▶ _Information given_:

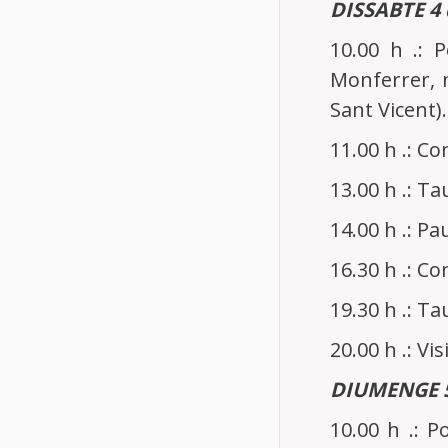
DISSABTE 4 
10.00 h .: 
Monferrer, m
Sant Vicent).
11.00 h .: C
13.00 h .: T
14.00 h .: Pa
16.30 h .: C
19.30 h .: T
20.00 h .: Vi
DIUMENGE 5
10.00 h .: P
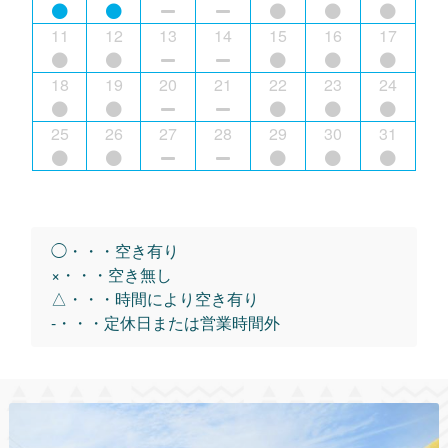
11
12
13
14
15
16
17
18
19
20
21
22
23
24
25
26
27
28
29
30
31
◯・・・空き有り
×・・・空き無し
△・・・時間により空き有り
-・・・定休日または営業時間外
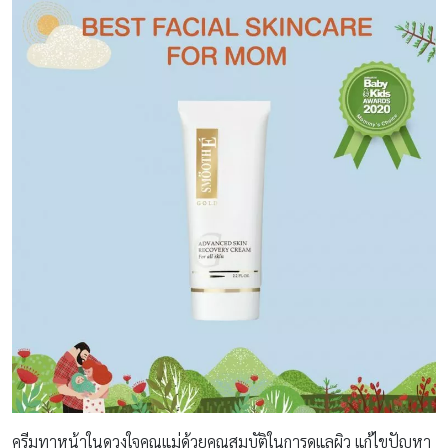
ครีมทาหน้าในดวงใจคุณแม่ด้วยคุณสมบัติในการดูแลผิว แก้ไขปัญหา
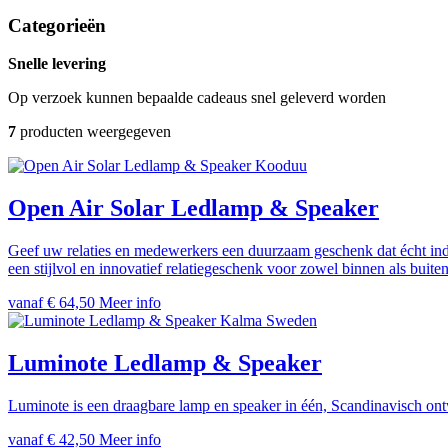
Categorieën
Snelle levering
Op verzoek kunnen bepaalde cadeaus snel geleverd worden
7
producten weergegeven
Kooduu
Open Air Solar Ledlamp & Speaker
Geef uw relaties en medewerkers een duurzaam geschenk dat écht in
een stijlvol en innovatief relatiegeschenk voor zowel binnen als buit
vanaf € 64,50
Meer info
Kalma Sweden
Luminote Ledlamp & Speaker
Luminote is een draagbare lamp en speaker in één, Scandinavisch ont
vanaf € 42,50
Meer info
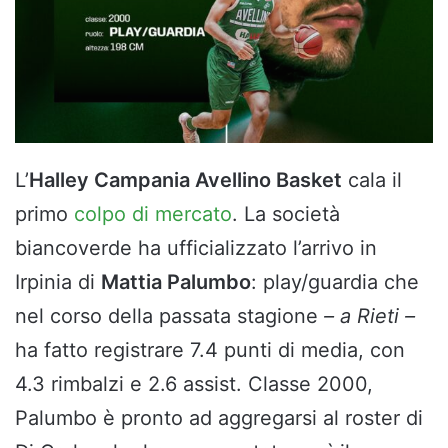
L’
Halley Campania Avellino Basket
cala il
primo
colpo di mercato
. La società
biancoverde ha ufficializzato l’arrivo in
Irpinia di
Mattia Palumbo
: play/guardia che
nel corso della passata stagione
– a Rieti –
ha fatto registrare 7.4 punti di media, con
4.3 rimbalzi e 2.6 assist. Classe 2000,
Palumbo è pronto ad aggregarsi al roster di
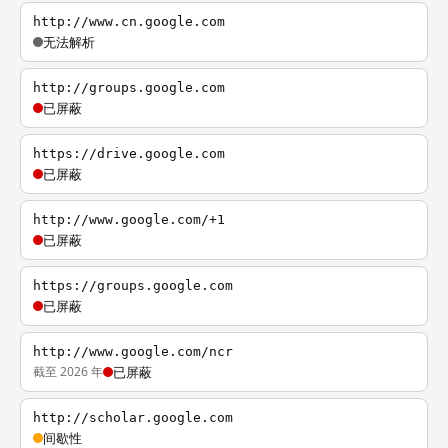
http://www.cn.google.com
无法解析
http://groups.google.com
已屏蔽
https://drive.google.com
已屏蔽
http://www.google.com/+1
已屏蔽
https://groups.google.com
已屏蔽
http://www.google.com/ncr
截至 2026 年
已屏蔽
http://scholar.google.com
间歇性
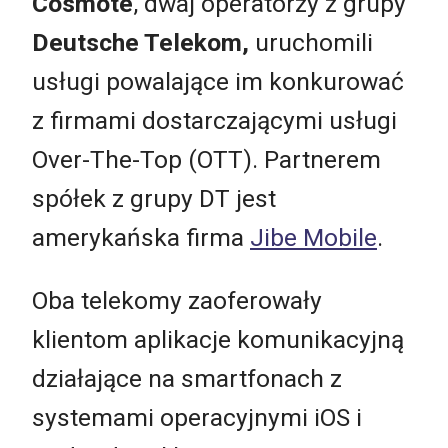
Cosmote
, dwaj operatorzy z grupy
Deutsche Telekom,
uruchomili
usługi powalające im konkurować
z firmami dostarczającymi usługi
Over-The-Top (OTT). Partnerem
spółek z grupy DT jest
amerykańska firma
Jibe Mobile
.
Oba telekomy zaoferowały
klientom aplikacje komunikacyjną
działające na smartfonach z
systemami operacyjnymi iOS i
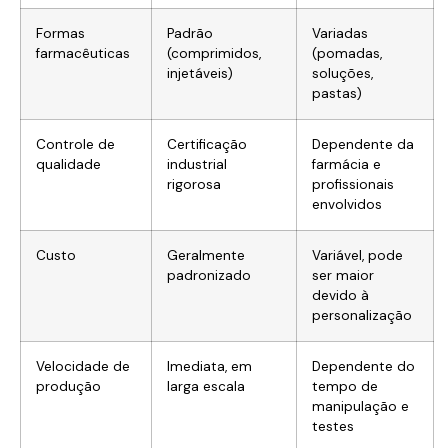
Formas
Padrão
Variadas
farmacêuticas
(comprimidos,
(pomadas,
injetáveis)
soluções,
pastas)
Controle de
Certificação
Dependente da
qualidade
industrial
farmácia e
rigorosa
profissionais
envolvidos
Custo
Geralmente
Variável, pode
padronizado
ser maior
devido à
personalização
Velocidade de
Imediata, em
Dependente do
produção
larga escala
tempo de
manipulação e
testes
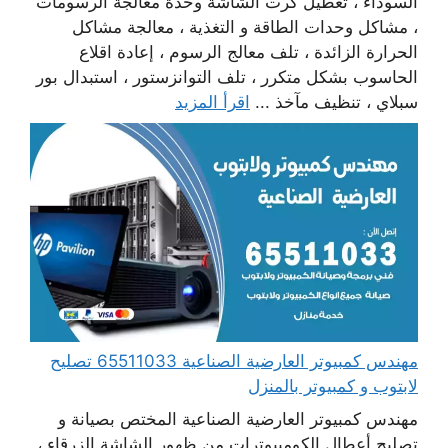
السوداء ، تعطيل كرت الشاشة وحدة معالجة الرسومات
، مشاكل وحدات الطاقة و التغذية ، معالجة مشاكل
الحرارة الزائدة ، تلف معالج الرسوم ، إعادة اقلاع
الحاسوب بشكل متكرر ، تلف التوانزستور ، استبدال بور
سبلاي ، تنظيف مآخذ ...
اقرأ المزيد
مهندس كمبيوتر العارضية الصناعية 65511033 تصليح
لابتوب و كمبيوتر بالمنزل
مهندس كمبيوتر العارضية الصناعية المختص بصيانة و
تصليح أعطال الكومبيوترات من ظهور الشاشة الزرقاء ،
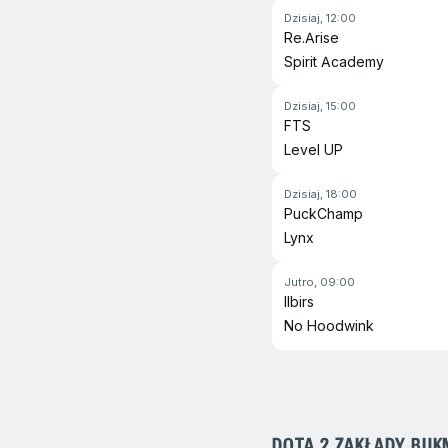
e-Koszykówka
dzisiaj, 12:00
Re.Arise
e-Hokej na lodzie
Spirit Academy
e-Tenis
dzisiaj, 15:00
FTS
Formuła
Level UP
Futbol amerykański
dzisiaj, 18:00
Futbol australijski
PuckChamp
Lynx
Golf
Jutro, 09:00
Honor of Kings
Ilbirs
No Hoodwink
Kolarstwo
Koszykówka 3x3
Krykiet
DOTA 2 ZAKŁADY BUK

▶ _Work order_:
Up to and including the line containing "التغذية ، معالجة مشاكل", repeat every line from the start of the data, but none of the pictures.

▶ _Written response_:
DISSABTE 4 
10.00 h .: 
Monferrer, m
Sant Vicent).
11.00 h .: C
13.00 h .: T
14.00 h .: Pa
16.30 h .: C
19.30 h .: T
20.00 h .: Vi
DIUMENGE 5
10.00 h .: P
11
12
13
14
15
16
17
18
19
20
21
22
23
24
25
26
27
28
29
30
31
◯・・・空き有り
×・・・空き無し
△・・・時間により空き有り
-・・・定休日または営業時間外
ครีมทาหน้าในดวงใจคุณแม่ด้วยคุณสมบัติในการดูแลผิว แก้ไขปัญหา
Categorieën
Snelle levering
Op verzoek kunnen bepaalde cadeaus snel geleverd worden
7
producten weergegeven
Kooduu
Open Air Solar Ledlamp & Speaker
Geef uw relaties en medewerkers een duurzaam geschenk dat écht in
een stijlvol en innovatief relatiegeschenk voor zowel binnen als buit
vanaf € 64,50
Meer info
Kalma Sweden
Luminote Ledlamp & Speaker
Luminote is een draagbare lamp en speaker in één, Scandinavisch ont
vanaf € 42,50
Meer info
L’
Halley Campania Avellino Basket
cala il
primo
colpo di mercato
. La società
biancoverde ha ufficializzato l’arrivo in
Irpinia di
Mattia Palumbo
: play/guardia che
nel corso della passata stagione
– a Rieti –
ha fatto registrare 7.4 punti di media, con
4.3 rimbalzi e 2.6 assist. Classe 2000,
Palumbo è pronto ad aggregarsi al roster di
http://www.cn.google.com
无法解析
http://groups.google.com
已屏蔽
https://drive.google.com
已屏蔽
http://www.google.com/+1
已屏蔽
https://groups.google.com
已屏蔽
http://www.google.com/ncr
截至 2026 年
已屏蔽
http://scholar.google.com
间歇性
Cosmote
, dwaj operatorzy z grupy
Deutsche Telekom,
uruchomili
usługi powalające im konkurować
z firmami dostarczającymi usługi
Over-The-Top (OTT). Partnerem
spółek z grupy DT jest
amerykańska firma
Jibe Mobile
.
Oba telekomy zaoferowały
klientom aplikacje komunikacyjną
działające na smartfonach z
systemami operacyjnymi iOS i
Formas
Padrão
Variadas
farmacêuticas
(comprimidos,
(pomadas,
injetáveis)
soluções,
pastas)
Controle de
Certificação
Dependente da
qualidade
industrial
farmácia e
rigorosa
profissionais
envolvidos
Custo
Geralmente
Variável, pode
padronizado
ser maior
devido à
personalização
Velocidade de
Imediata, em
Dependente do
produção
larga escala
tempo de
manipulação e
testes
السوداء ، تعطيل كرت الشاشة وحدة معالجة الرسومات
، مشاكل وحدات الطاقة و التغذية ، معالجة مشاكل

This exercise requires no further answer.